■ 提示文:
▬▬▬▬▬▬▬▬▬▬

特に今はコロナ禍で、気持ちが落ち込んでいる方が多い時期です。甘利田が給食に翻弄されつつも、滑稽なほど必死に生きている姿は、きっと共感を呼ぶと思いますし、思い切り笑ってもらえるんじゃないかと。また、甘利田は相手に負けたらちゃんと負けを認め、相手を尊重して称えることもできる。そこをはじめ、道徳要素を観ていただけたら、きっと生きる活力を取り戻していただけるのではないかと願っております」

――市原さんのキャリアにおいて『おいしい給食』シリーズはどんな位置づけの作品になりましたか?

©2021「おいしい給食」製作委員会

「僕にとってはものすごく特別な作品になりました。原作もない完全にオリジナルの作品で、0から始まった役でしたので、物を作るという教訓を教えられたような気がします。また、『おいしい給食』は、どんな作品よりも子どもたちに愛情をかけた作品になったとも思います。

▬▬▬▬▬▬▬▬▬▬

■ 課題の内容: 『おいしい給食』についてのインタビューの文章のうち、「特に今はコロナ禍で、気持ちが」から始まり「ではないかと願っております」」で終わる部分を、一字一句たがえずに書き写しなさい。

▬▬▬▬▬▬▬▬▬▬

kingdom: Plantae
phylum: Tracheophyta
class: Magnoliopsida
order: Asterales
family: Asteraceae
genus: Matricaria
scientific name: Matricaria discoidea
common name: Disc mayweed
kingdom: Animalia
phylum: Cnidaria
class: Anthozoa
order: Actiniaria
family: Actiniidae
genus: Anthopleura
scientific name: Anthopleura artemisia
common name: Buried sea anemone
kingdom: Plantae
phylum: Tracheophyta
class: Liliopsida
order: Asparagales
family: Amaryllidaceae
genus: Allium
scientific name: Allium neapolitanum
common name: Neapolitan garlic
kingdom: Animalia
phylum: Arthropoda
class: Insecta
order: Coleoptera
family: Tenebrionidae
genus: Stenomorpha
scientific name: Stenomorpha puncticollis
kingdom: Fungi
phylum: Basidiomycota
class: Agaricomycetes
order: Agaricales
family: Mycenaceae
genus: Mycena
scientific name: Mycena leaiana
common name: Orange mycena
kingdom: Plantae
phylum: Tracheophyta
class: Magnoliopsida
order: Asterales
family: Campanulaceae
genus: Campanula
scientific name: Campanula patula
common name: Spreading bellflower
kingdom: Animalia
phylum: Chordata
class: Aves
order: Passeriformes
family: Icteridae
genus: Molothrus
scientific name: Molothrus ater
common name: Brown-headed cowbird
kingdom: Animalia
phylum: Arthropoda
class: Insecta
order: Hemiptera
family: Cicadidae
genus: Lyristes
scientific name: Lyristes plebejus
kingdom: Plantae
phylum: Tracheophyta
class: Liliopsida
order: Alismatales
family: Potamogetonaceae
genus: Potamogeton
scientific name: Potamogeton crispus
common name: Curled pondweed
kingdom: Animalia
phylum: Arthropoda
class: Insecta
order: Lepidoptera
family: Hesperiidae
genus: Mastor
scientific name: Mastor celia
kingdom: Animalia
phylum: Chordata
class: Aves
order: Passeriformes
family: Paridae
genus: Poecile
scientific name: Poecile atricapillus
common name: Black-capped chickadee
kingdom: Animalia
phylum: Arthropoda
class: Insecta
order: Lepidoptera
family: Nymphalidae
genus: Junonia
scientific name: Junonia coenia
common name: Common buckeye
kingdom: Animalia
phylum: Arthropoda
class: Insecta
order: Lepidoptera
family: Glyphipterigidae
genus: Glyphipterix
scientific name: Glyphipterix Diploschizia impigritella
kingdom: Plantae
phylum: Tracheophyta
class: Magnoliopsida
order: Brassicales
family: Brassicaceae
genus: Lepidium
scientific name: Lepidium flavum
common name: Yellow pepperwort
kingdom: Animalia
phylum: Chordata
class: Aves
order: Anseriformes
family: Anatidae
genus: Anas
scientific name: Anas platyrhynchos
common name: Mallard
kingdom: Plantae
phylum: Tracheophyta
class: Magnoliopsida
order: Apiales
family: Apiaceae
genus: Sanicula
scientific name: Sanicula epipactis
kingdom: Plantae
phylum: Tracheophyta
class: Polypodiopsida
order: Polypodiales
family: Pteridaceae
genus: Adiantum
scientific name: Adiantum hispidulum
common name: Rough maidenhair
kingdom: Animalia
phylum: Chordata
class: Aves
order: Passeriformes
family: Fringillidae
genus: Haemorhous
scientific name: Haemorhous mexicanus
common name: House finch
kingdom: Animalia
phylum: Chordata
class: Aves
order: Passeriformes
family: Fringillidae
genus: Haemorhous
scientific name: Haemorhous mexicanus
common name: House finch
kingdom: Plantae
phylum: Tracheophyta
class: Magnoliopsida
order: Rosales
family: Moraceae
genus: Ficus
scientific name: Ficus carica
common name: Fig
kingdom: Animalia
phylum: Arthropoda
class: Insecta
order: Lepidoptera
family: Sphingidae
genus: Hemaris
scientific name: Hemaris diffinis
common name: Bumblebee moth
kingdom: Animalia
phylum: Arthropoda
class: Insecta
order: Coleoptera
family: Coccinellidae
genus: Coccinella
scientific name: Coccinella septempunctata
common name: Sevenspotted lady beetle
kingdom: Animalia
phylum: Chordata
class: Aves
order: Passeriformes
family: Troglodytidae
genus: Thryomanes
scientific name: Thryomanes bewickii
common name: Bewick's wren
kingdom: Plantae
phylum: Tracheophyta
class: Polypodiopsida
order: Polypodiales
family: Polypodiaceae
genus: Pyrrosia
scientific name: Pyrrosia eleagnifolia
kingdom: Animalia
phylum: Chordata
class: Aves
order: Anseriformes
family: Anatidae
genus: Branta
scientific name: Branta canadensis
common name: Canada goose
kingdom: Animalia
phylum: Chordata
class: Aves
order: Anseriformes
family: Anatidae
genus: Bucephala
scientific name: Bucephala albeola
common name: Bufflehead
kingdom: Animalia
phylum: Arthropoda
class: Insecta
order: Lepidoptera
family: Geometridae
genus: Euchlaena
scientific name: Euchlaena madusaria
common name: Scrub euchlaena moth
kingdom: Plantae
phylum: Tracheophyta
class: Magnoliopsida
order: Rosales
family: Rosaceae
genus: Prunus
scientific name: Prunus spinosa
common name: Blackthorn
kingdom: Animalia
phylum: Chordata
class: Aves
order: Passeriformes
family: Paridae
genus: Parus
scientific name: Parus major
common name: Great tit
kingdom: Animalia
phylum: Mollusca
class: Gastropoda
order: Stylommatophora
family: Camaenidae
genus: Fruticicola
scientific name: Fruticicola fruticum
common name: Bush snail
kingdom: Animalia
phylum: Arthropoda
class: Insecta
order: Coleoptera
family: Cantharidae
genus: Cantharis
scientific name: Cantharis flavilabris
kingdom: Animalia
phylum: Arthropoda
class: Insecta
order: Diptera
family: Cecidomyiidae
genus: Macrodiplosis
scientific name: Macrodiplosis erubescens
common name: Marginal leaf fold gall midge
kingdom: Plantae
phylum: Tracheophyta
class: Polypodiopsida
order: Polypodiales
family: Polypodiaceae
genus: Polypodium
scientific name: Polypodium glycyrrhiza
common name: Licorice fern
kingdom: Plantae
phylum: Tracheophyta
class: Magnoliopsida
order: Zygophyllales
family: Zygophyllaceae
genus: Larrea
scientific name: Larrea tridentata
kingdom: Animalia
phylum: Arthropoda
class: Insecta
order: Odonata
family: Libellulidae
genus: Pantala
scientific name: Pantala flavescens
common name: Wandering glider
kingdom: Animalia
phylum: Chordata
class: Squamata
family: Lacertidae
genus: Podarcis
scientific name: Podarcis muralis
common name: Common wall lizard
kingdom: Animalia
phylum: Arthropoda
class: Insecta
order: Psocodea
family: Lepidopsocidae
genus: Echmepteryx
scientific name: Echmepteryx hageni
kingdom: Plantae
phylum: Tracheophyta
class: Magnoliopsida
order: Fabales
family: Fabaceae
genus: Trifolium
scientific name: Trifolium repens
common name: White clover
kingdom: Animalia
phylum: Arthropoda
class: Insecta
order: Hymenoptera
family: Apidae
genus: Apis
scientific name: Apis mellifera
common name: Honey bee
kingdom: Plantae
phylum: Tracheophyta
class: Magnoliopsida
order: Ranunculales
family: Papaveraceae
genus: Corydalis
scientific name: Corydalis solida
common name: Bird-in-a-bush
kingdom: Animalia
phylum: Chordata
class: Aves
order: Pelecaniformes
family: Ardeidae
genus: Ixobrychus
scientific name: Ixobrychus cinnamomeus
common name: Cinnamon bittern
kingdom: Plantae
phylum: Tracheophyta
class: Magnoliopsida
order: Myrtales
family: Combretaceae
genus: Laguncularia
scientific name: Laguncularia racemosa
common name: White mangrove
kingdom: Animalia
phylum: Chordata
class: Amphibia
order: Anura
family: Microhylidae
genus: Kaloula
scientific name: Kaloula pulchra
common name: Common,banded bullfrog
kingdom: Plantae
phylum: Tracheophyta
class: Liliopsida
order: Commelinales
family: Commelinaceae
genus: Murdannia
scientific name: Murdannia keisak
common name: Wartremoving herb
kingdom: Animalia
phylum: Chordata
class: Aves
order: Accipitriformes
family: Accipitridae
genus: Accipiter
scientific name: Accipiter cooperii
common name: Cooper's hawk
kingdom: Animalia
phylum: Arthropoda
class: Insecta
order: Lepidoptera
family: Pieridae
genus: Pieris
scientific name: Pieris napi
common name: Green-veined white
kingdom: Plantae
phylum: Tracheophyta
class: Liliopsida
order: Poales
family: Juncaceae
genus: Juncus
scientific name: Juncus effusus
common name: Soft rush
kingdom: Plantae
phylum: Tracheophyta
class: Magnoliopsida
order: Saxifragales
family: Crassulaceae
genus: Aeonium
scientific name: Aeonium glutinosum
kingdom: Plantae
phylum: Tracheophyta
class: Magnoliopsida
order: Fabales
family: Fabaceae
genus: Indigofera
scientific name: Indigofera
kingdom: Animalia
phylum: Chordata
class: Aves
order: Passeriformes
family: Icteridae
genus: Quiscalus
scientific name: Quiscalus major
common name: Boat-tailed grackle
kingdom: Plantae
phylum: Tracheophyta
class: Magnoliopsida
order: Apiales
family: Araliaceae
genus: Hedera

▬▬▬▬▬▬▬▬▬▬

■ 解答例:
特に今はコロナ禍で、気持ちが落ち込んでいる方が多い時期です。甘利田が給食に翻弄されつつも、滑稽なほど必死に生きている姿は、きっと共感を呼ぶと思いますし、思い切り笑ってもらえるんじゃないかと。また、甘利田は相手に負けたらちゃんと負けを認め、相手を尊重して称えることもできる。そこをはじめ、道徳要素を観ていただけたら、きっと生きる活力を取り戻していただけるのではないかと願っております」